Im Spielverlauf beruhigten sich die Fans dann sichtlich, als Deutschland bis zur Halbzeit auf ein 3:1 erhöhte, denn klar war, “Curaçao wird hier wahrscheinlich nicht noch drei Tore schießen, und entsprechend sehen wir dann auch einen starken Abfall der Herzfrequenz”, so Deutscher.

Bei großer Hitze ist die Reaktion auf das Spielgeschehen insgesamt deutlich gedämpft. Das haben die Forschenden in einem Vergleich der ersten beiden WM-Spiele der Nationalelf beobachtet. “Beim Spiel gegen die Elfenbeinküste war es heiß am Wochenende beim Fußballschauen, und der Puls der deutschen Fans folgte viel weniger dem Spielverlauf”, so Deutscher weiter.

Der Ort beim Fußballgucken macht einen Unterschied

Auch der Ort, an dem Fans ein Spiel verfolgen, bedingt die Intensität der körperlichen Reaktionen. Das wissen die Forscher vom Finale um den DFB-Pokal 2025, bei dem Arminia Bielefeld dabei war. “Wir wissen, dass die deutlichsten Ausschläge im Stadion waren, gefolgt von Public Viewing. Am wenigsten emotional mitgenommen waren die Fans, die zu Hause geschaut haben”, schildert Deutscher.

Neben der Hitze spielt die Tageszeit eine Rolle

Wegen der Hitze befindet sich der Körper tagsüber im Dauerstress – den Kreislauf stabil halten, Flüssigkeit umverteilen, alles läuft auf Hochtouren. Noch dazu leidet die Schlafqualität, wenn es über Nacht nicht deutlich abkühlt. Auch das sehen die Forschenden in den Messdaten der Smartwatches.

“Jetzt haben wir die besondere Situation, dass das Spiel gegen Ecuador am Donnerstag auch wieder relativ spätabends ist und auch bei einigen Fans mit der üblichen Schlafroutine kollidiert”, so Sportökonom Deutscher. Der Körper reagiert somit auch aus Ermüdung – die teils hitzebedingt ist – weniger stark auf emotionale Auslöser während der Spiele.

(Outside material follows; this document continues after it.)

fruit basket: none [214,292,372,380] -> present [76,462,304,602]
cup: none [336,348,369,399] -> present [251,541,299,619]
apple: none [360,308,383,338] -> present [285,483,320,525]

Wichtig sind für die Aussagekraft der Ergebnisse Vergleichswerte von demselben Wochentag ohne Fußballgucken. Dafür beobachten die Forschenden die Messdaten der Fans auch außerhalb der Spielzeiten.

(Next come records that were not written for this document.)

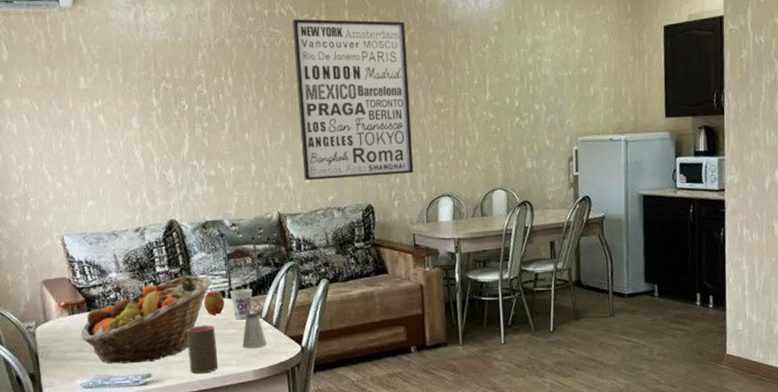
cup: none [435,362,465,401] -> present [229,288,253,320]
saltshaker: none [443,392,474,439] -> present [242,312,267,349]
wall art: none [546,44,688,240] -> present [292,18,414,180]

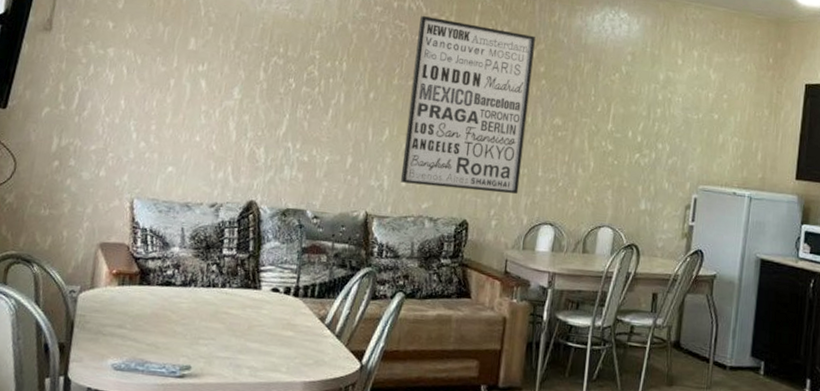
fruit basket: present [80,275,212,364] -> none [125,263,280,353]
cup: present [187,325,219,374] -> none [234,321,271,376]
apple: present [203,287,225,315] -> none [265,281,289,312]
cup: present [229,288,253,320] -> none [295,287,321,323]
saltshaker: present [242,312,267,349] -> none [297,316,325,357]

“Positiver” Stress beim Fußballgucken leidet unter Hitze

Das Mitfiebern bei einem Spiel bedeutet für den Körper positiven emotionalen Stress. Das suchen die Fans ganz bewusst, sagt Sportökonom Deutscher. “Wir wollen ja diese Anspannung erleben, das macht den Sportkonsum auch aus für uns als Zuschauer, dass wir dem Ganzen positiv gegenüberstehen, auch wenn wir nicht wissen, wie es ausgeht.”

Die Hitze bedeutet hingegen negativen Stress für den Körper. Die Daten der Studienteilnehmer zeigen bei der aktuellen Hitzewelle entsprechend eher von der Hitze gestresste Körper als hitziges Mitfiebern. Wer mit seiner Smartwatch an der Studie teilnehmen möchte, kann sich noch über die Webseite der Universität Bielefeld anmelden.